The mental model that has been most helpful to me in making big life/work decisions is what I think of as “people-first decision making.” This just means that given the many dimensions that factor into a decision, I try to prioritize the people more than anything else.
This is pretty intuitive when it comes to personal relationships — of course we should prioritize people above all else when it comes to our life partner or close friends!
But let’s say you’re making a big work decision, like deciding if you should stay at your current job or leave to start a company. What are the major factors? It could be financial — how much money you think this new company could make vs. what you make now. If you’re in tech, maybe it’s important how interesting and challenging the technology is. Maybe you’re excited about the idea — i.e., the mission behind the company excites you.
To me, while those are all considerations, by far the most important factor is the people you’re working with, whether it’s peers or your manager or potential co-founders. How aligned are you in terms of values and priorities? Is there a personality fit? Is there mutual trust and respect? Do you feel you can learn from those people (and they can learn from you)?

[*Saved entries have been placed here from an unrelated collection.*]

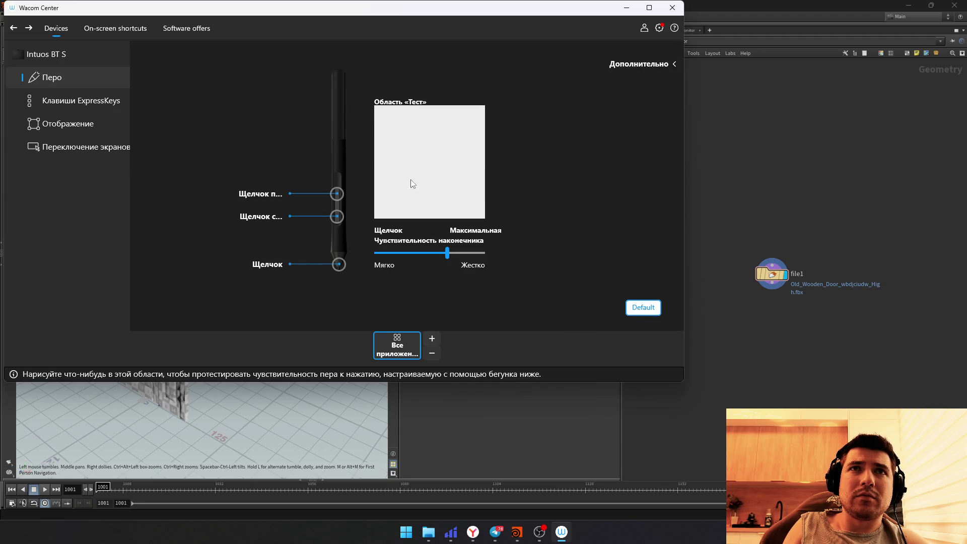
Step: Add a Transform node transform1 below the door's file1 so it connects
key("alt+Tab")
left_click_drag(266, 299, 420, 230)
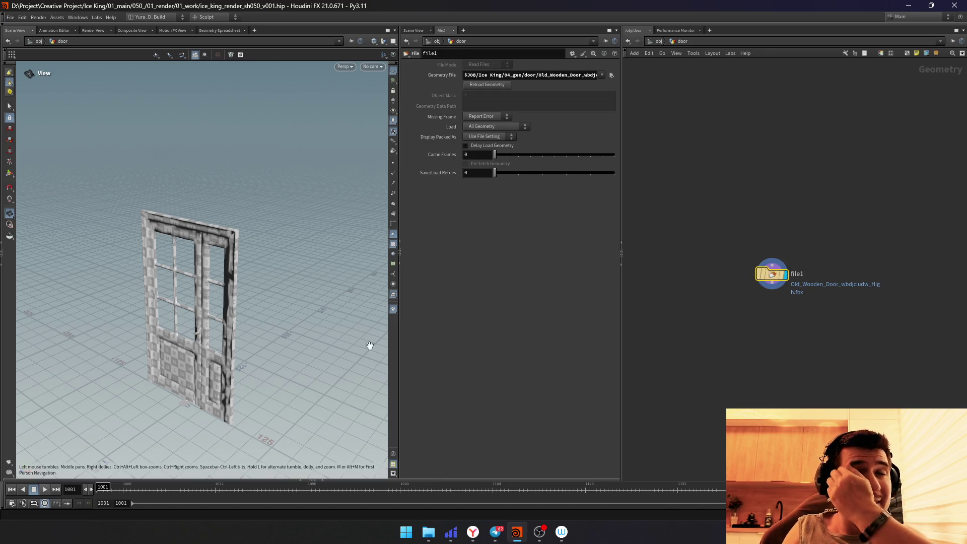
key("Tab")
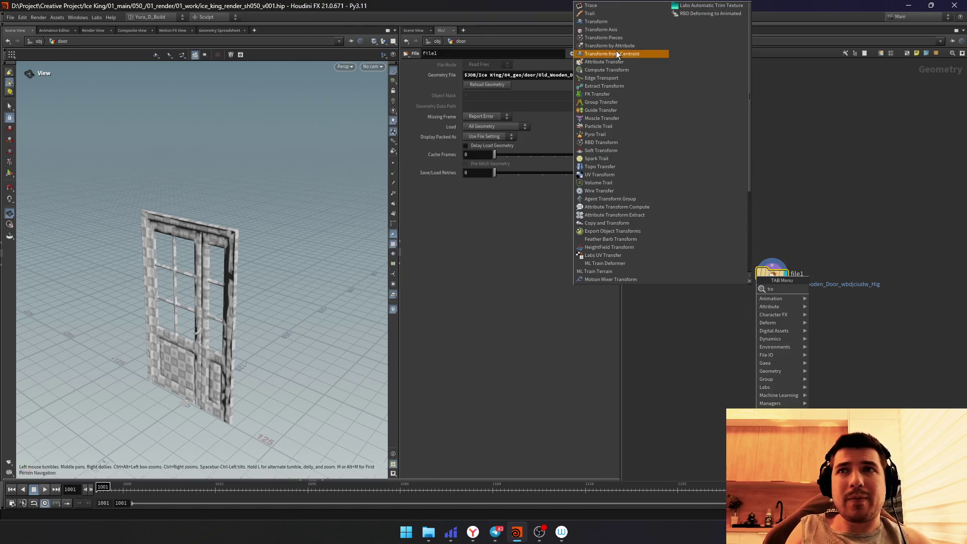
key("Escape")
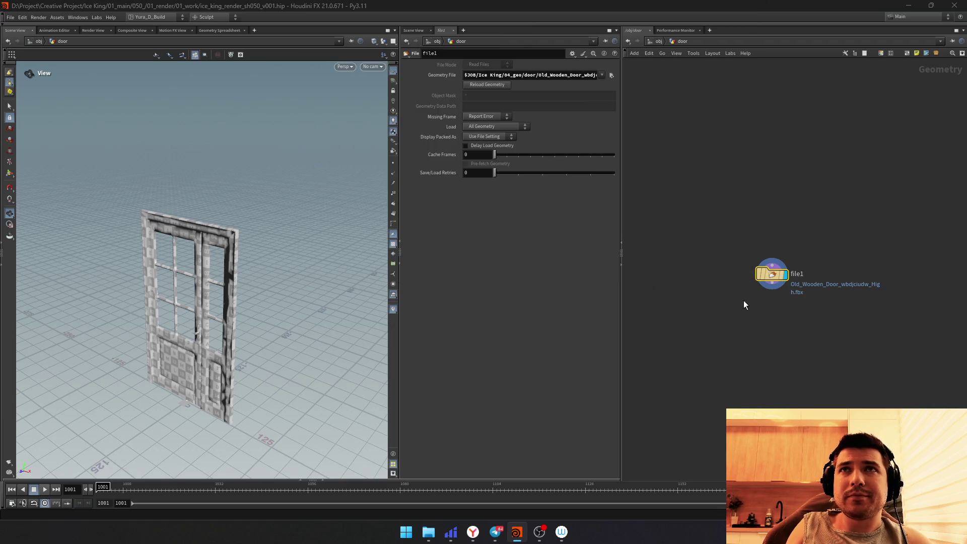
key("Tab")
left_click(608, 22)
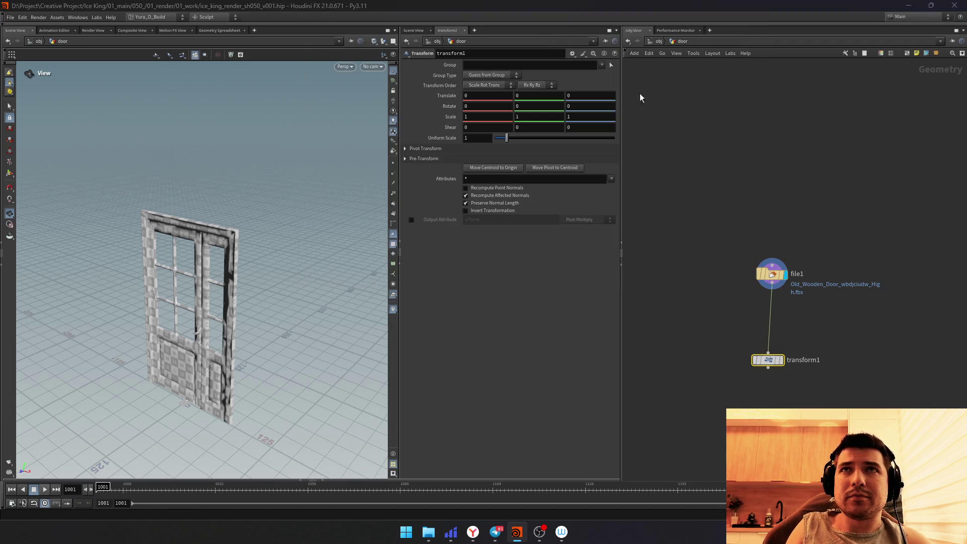
Step: Set transform1 Uniform Scale to 0.01 to shrink the door
left_click_drag(501, 135, 487, 139)
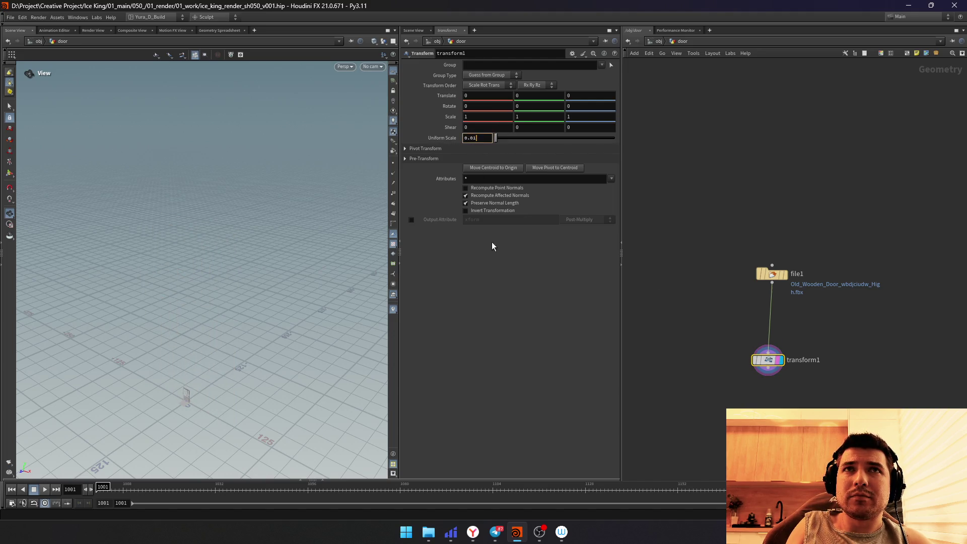
key("Return")
mouse_move(227, 302)
left_mouse_down()
mouse_move(264, 316)
mouse_move(336, 282)
mouse_move(217, 341)
mouse_move(227, 336)
left_mouse_up()
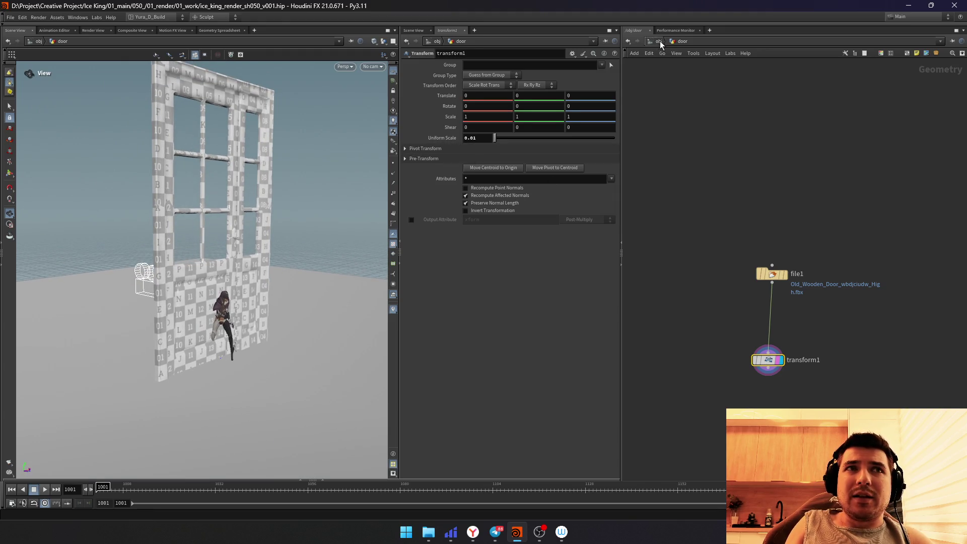
Step: Delete blast1 inside char_importer, glance at the sword network, and return to the door network
left_click(660, 41)
double_click(710, 205)
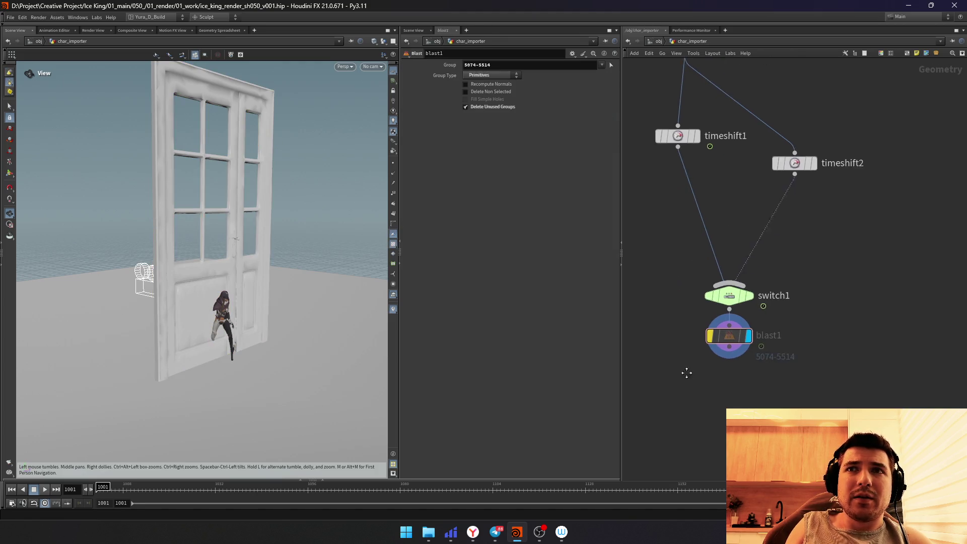
key("Delete")
middle_click_drag(739, 348, 694, 443)
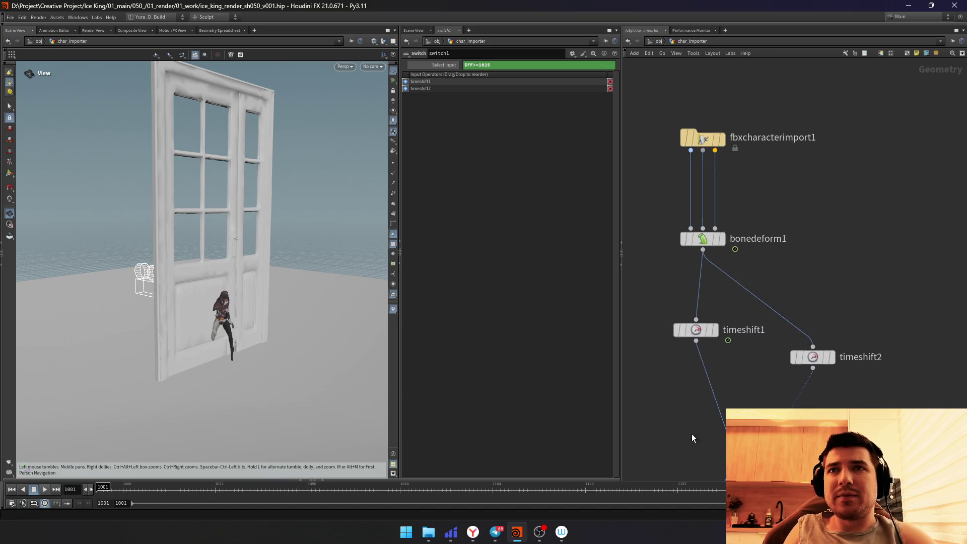
key("Tab")
type("tea")
key("BackSpace")
key("BackSpace")
key("BackSpace")
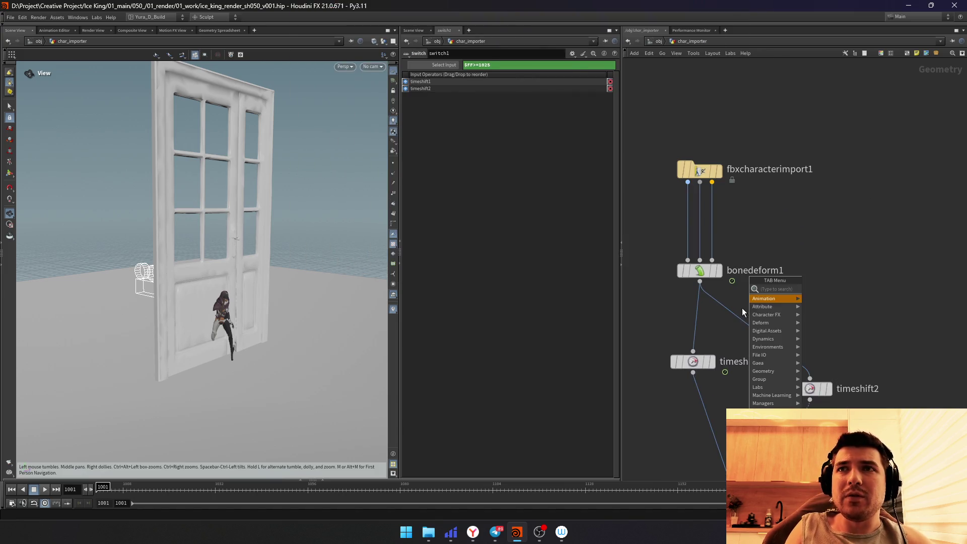
key("Escape")
key("u")
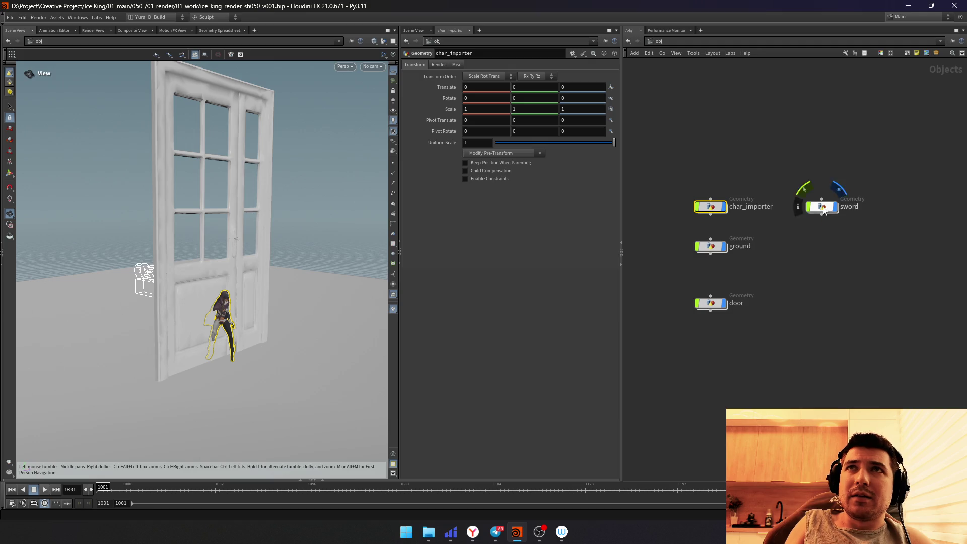
double_click(824, 208)
key("u")
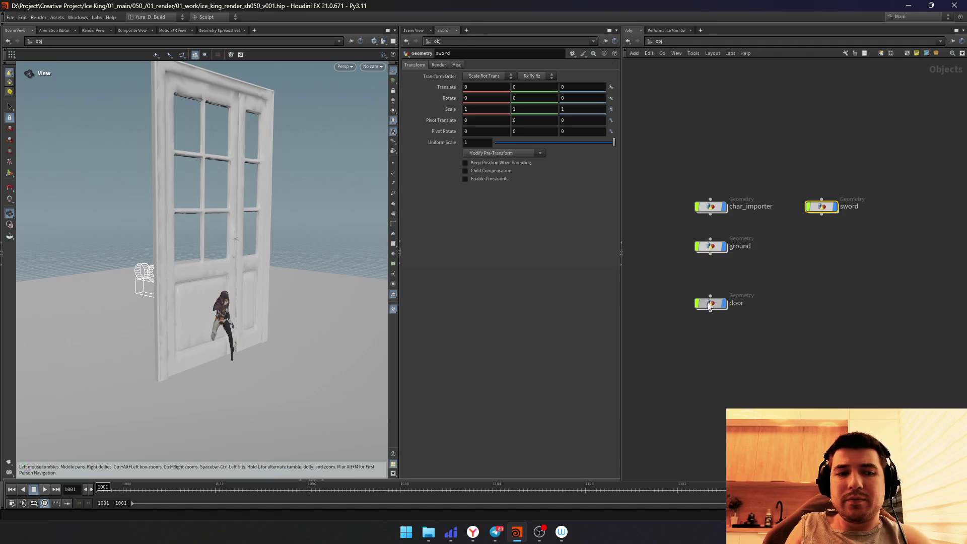
double_click(709, 304)
Step: Try a door scale of 0.1 in top wireframe view, then restore Uniform Scale 0.01
double_click(471, 138)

The thing is, you never know what’s going to happen. Ideas change. Impact is hard to measure. Money can lead you down short-term paths.
People are the invariant.
Jeff Bezos asks "What’s not going to change?" when evaluating Amazon’s strategy. This is a similar idea, but for people. People don’t really change (if they do, they do so more slowly than other things). So if you ask yourself “what’s not going to change after I make this big decision?”, the answer is almost always: the people.
This is true of teams too — the dynamics between people, while somewhat more malleable than the individuals themselves, tend to stay the same (a poor relationship is hard to salvage and a good relationship is resilient). When it comes to starting companies, a great team can weather storms of uncertainty and come out the other side with a completely different idea, a different way of making money, a different impact.
The people you work with and spend your life with are a big (if not the biggest) influence on your happiness. Everything you do as a business or organization is a function of the people involved. All the ideas you have, the choices you make (good and bad) — product, strategy, tech, business, sales. It’s a direct result of the people involved, and their relationships with one another.
I’ve found that choosing people first, even if it means letting go of an idea, or working with technology that isn’t cutting edge, or taking a path where you might make less money, has made all the difference in my life.